If you substitute $x=a+h$ in (1), you get:
$$f(a+h)=\sum \frac{f^{(n)}(0)}{n!}(a+h)^n \qquad (2)$$

And if you substitute $f(x)=g(a+x)$ in (1), you get:
$$g(a+x)=\sum \frac{g^{(n)}(a+0)}{n!}x^n \qquad (3)$$

In case (2) your derivatives of f are still at $0$.
In case (3) your derivatives of g are at $a$.

#### ZaidAlyafey

##### Well-known member
MHB Math Helper
By the way you cannot differentiate with respect to $$\displaystyle x$$ then with respect to $$\displaystyle h$$ because the function $$\displaystyle f$$ is just of one variable if you are referring to the new function after the composition then use another name .

#### sweatingbear

##### Member
Ok, so if the derivatives are not taken at $$\displaystyle h=0$$ post-substitution, how are we then able to take advantage of known Maclaurin series? I thought the whole point of Maclaurin series (i.e. expansions about an argument equal to zero) were to express functions as a polynomial where the function's derivatives (at the argument equal to zero) are constituents in the coefficients?

#### sweatingbear

##### Member
Let my try again. I have taken into consideration the fact that when you make the substiution you effectively end up with a completely new function which is treated differently. I will try to apply that in my arguments; let us see what you guys think:

We have $$\displaystyle f(x) = \sqrt{x+2}$$ and wish to expand it about $$\displaystyle x=2$$. We can therefore write

$$\displaystyle f(x) = \sqrt{x+2} = \sum_{n=0}^\infty \frac {f^{(n)}(2)}{n!} (x-2)^n \, .$$

Let us make the substitution $$\displaystyle h = x -2$$. We then end up with this new function $$\displaystyle \sqrt{h+4}$$ that depends on $$\displaystyle h$$ instead of $$\displaystyle x$$; let us call this new function $$\displaystyle g(h)$$.

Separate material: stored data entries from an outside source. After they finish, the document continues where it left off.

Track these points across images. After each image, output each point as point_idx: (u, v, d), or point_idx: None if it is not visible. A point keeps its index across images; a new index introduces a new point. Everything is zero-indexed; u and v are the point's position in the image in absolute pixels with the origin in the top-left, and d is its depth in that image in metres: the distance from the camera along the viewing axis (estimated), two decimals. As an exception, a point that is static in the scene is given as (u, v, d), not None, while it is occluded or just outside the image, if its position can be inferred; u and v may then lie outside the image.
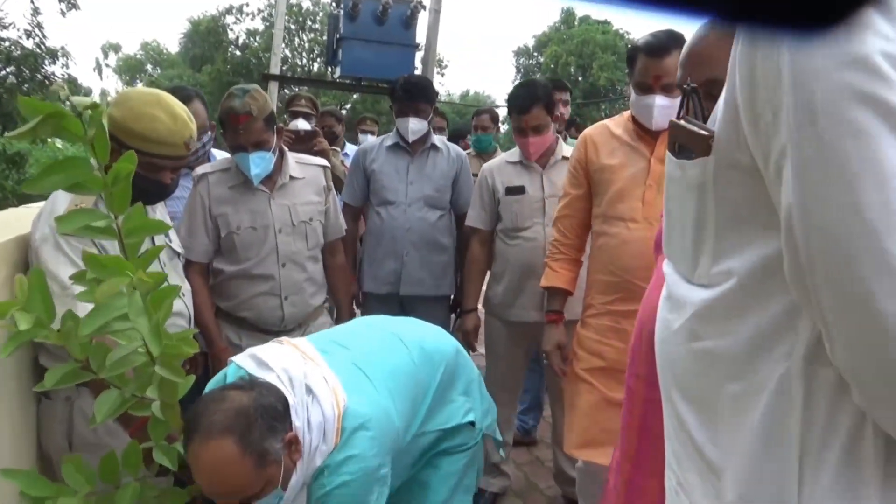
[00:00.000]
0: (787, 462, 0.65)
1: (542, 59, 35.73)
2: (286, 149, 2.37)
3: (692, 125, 0.73)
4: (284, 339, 1.61)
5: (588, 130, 2.14)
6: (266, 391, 1.33)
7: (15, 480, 1.17)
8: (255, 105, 2.11)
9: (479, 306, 2.80)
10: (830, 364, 0.61)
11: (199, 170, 2.30)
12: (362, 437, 1.39)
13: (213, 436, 1.22)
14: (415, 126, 2.81)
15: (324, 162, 2.46)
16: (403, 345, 1.65)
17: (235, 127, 2.12)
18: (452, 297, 2.99)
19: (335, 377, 1.46)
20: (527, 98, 2.47)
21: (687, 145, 0.72)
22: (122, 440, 1.54)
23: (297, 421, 1.34)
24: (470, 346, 2.80)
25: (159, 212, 1.91)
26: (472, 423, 1.72)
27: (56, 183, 1.12)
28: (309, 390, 1.40)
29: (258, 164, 2.15)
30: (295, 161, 2.34)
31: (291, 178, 2.30)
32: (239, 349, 2.03)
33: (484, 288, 2.78)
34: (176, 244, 1.98)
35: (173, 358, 1.23)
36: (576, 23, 34.95)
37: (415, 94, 2.84)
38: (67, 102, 1.12)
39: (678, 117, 0.81)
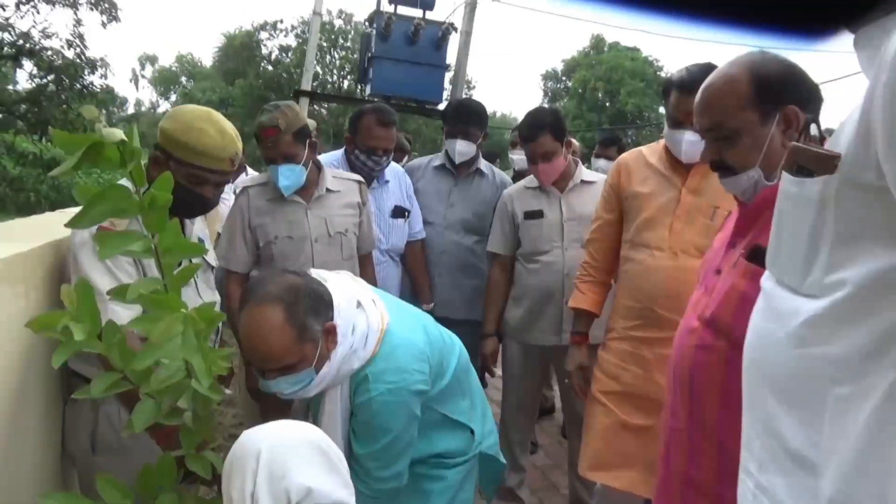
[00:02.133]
0: (893, 462, 0.68)
1: (570, 84, 35.82)
2: (322, 163, 2.44)
3: (816, 148, 0.77)
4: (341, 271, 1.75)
5: (624, 156, 2.16)
6: (317, 284, 1.50)
7: (51, 503, 1.20)
8: (284, 119, 2.20)
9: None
10: None
11: (240, 183, 2.43)
12: (403, 352, 1.54)
13: (264, 302, 1.39)
14: (462, 148, 2.85)
15: (359, 178, 2.52)
16: (432, 322, 1.78)
17: (265, 140, 2.23)
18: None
19: (382, 303, 1.62)
20: (533, 126, 2.52)
21: (809, 165, 0.77)
22: (143, 445, 1.56)
23: (340, 320, 1.48)
24: (488, 371, 2.80)
25: (197, 225, 1.95)
26: (471, 432, 1.76)
27: (100, 215, 1.14)
28: (358, 303, 1.56)
29: (287, 176, 2.23)
30: (332, 175, 2.42)
31: (328, 190, 2.37)
32: None
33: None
34: (211, 257, 2.02)
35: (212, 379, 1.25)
36: (605, 48, 35.03)
37: (465, 117, 2.90)
38: (98, 125, 1.14)
39: (798, 141, 0.86)
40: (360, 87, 9.55)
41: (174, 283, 1.23)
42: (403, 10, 7.46)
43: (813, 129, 1.16)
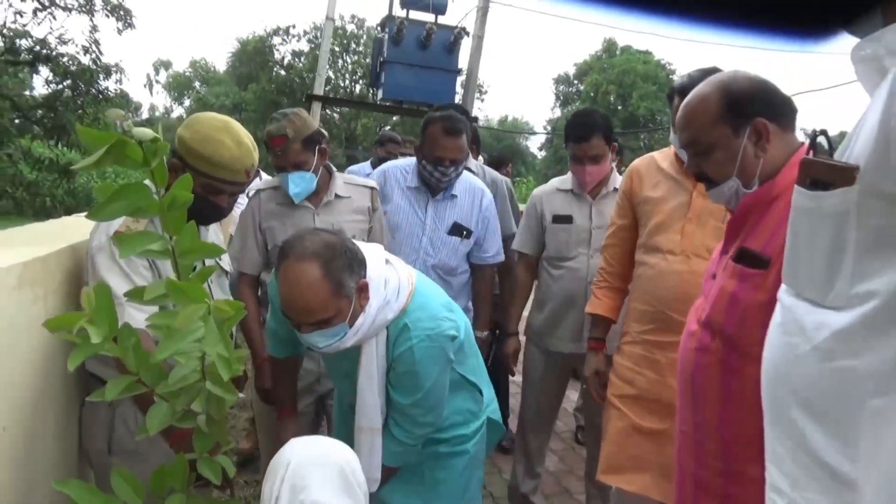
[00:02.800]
0: None
1: (581, 88, 35.76)
2: (334, 169, 2.45)
3: (831, 161, 0.78)
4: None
5: (636, 162, 2.17)
6: (351, 243, 1.57)
7: (68, 491, 1.22)
8: (292, 127, 2.21)
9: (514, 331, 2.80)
10: None
11: (254, 186, 2.42)
12: (433, 302, 1.66)
13: (303, 257, 1.46)
14: None
15: (372, 184, 2.53)
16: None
17: (273, 148, 2.24)
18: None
19: (410, 268, 1.73)
20: (585, 127, 2.47)
21: (825, 178, 0.77)
22: (159, 448, 1.59)
23: (373, 274, 1.57)
24: (508, 370, 2.80)
25: (212, 230, 1.97)
26: (480, 392, 1.86)
27: (119, 210, 1.16)
28: (387, 261, 1.67)
29: (297, 183, 2.25)
30: (343, 181, 2.43)
31: (337, 196, 2.37)
32: None
33: (525, 313, 2.79)
34: (225, 263, 2.04)
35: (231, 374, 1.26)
36: (617, 52, 34.94)
37: None
38: (123, 127, 1.16)
39: (808, 155, 0.87)
40: (371, 91, 9.58)
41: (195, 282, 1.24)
42: (415, 15, 7.47)
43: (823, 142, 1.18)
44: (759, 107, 1.25)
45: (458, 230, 2.58)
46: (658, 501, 1.88)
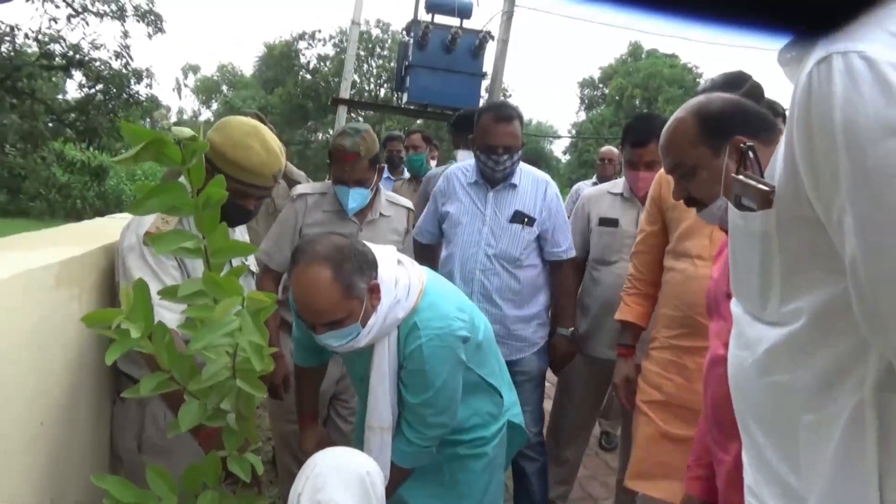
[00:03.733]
0: (867, 485, 0.69)
1: (606, 91, 35.55)
2: (381, 186, 2.48)
3: (752, 180, 0.79)
4: None
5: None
6: (361, 245, 1.62)
7: (105, 486, 1.24)
8: (364, 146, 2.26)
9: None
10: None
11: (299, 189, 2.46)
12: (443, 302, 1.68)
13: (314, 261, 1.50)
14: (465, 157, 2.99)
15: (409, 204, 2.56)
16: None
17: (343, 164, 2.28)
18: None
19: (421, 269, 1.76)
20: (645, 132, 2.44)
21: (747, 200, 0.79)
22: (187, 446, 1.61)
23: (384, 274, 1.61)
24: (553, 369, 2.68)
25: (238, 232, 2.00)
26: (500, 395, 1.86)
27: (155, 206, 1.20)
28: (398, 261, 1.71)
29: (356, 199, 2.30)
30: (386, 199, 2.46)
31: (381, 215, 2.41)
32: None
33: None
34: (251, 264, 2.07)
35: (252, 373, 1.29)
36: (643, 55, 34.70)
37: (467, 128, 2.94)
38: (164, 128, 1.19)
39: (737, 173, 0.88)
40: (396, 95, 9.63)
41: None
42: (441, 19, 7.50)
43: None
44: (735, 125, 1.25)
45: (519, 217, 2.50)
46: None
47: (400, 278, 1.64)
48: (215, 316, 1.16)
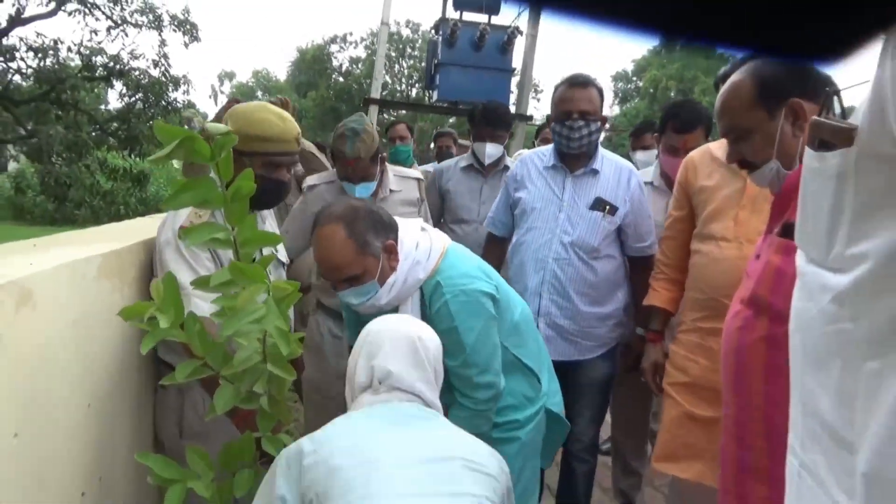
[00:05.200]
0: None
1: (640, 84, 35.07)
2: (387, 165, 2.55)
3: (834, 120, 0.79)
4: None
5: (691, 154, 2.16)
6: (378, 209, 1.73)
7: (148, 463, 1.32)
8: (364, 148, 2.34)
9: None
10: None
11: (310, 180, 2.55)
12: (464, 262, 1.75)
13: (329, 221, 1.64)
14: (491, 150, 3.02)
15: (419, 175, 2.63)
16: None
17: (345, 165, 2.38)
18: None
19: (444, 236, 1.83)
20: (690, 118, 2.42)
21: (829, 139, 0.78)
22: (226, 429, 1.68)
23: (406, 238, 1.71)
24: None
25: (269, 223, 2.07)
26: (538, 380, 1.86)
27: (187, 200, 1.27)
28: (422, 228, 1.80)
29: (362, 193, 2.39)
30: (394, 174, 2.54)
31: (391, 191, 2.49)
32: (339, 340, 2.44)
33: None
34: (282, 254, 2.14)
35: (281, 357, 1.34)
36: (677, 46, 34.10)
37: (493, 121, 3.02)
38: (196, 127, 1.26)
39: (820, 116, 0.87)
40: (427, 94, 9.68)
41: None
42: (469, 16, 7.51)
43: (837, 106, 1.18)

The equivalent task is now to find an expansion of $$\displaystyle g(h)$$ about $$\displaystyle h=0$$ from which we can find the expansion of $$\displaystyle f(x)$$ about $$\displaystyle x=2$$ when substituting back all instances of $$\displaystyle h$$ with instances of $$\displaystyle x$$ according to $$\displaystyle h = x-2$$.

Since taking derivatives of $$\displaystyle g(h)$$ at $$\displaystyle h=0$$ is equivalent to taking derivatives of $$\displaystyle f(x)$$ at $$\displaystyle x=2$$, we can conclude that the coefficients will be the same in either expansion (this is what I was missing earlier, right?).

So, the expansion of $$\displaystyle g(h) = \sqrt{h + 4}$$ can be written as

$$\displaystyle g(h) = \sqrt{h + 4} = \sum_{n=0}^\infty \frac {g^{(n)}(0)}{n!} h^n \, ,$$

And now we finally see that this is a Maclaurin series (expansion about an argument at zero; derivatives are taken at an argument at zero) and, due to the nature of the function, we can appropriately use the binomial series!

What do you people think? Did I just have an Heureka-moment?

#### ZaidAlyafey

##### Well-known member
MHB Math Helper
Yes , excellent .

#### sweatingbear

##### Member
Great! Thanks to both of you for your patience and help, very much appreciated.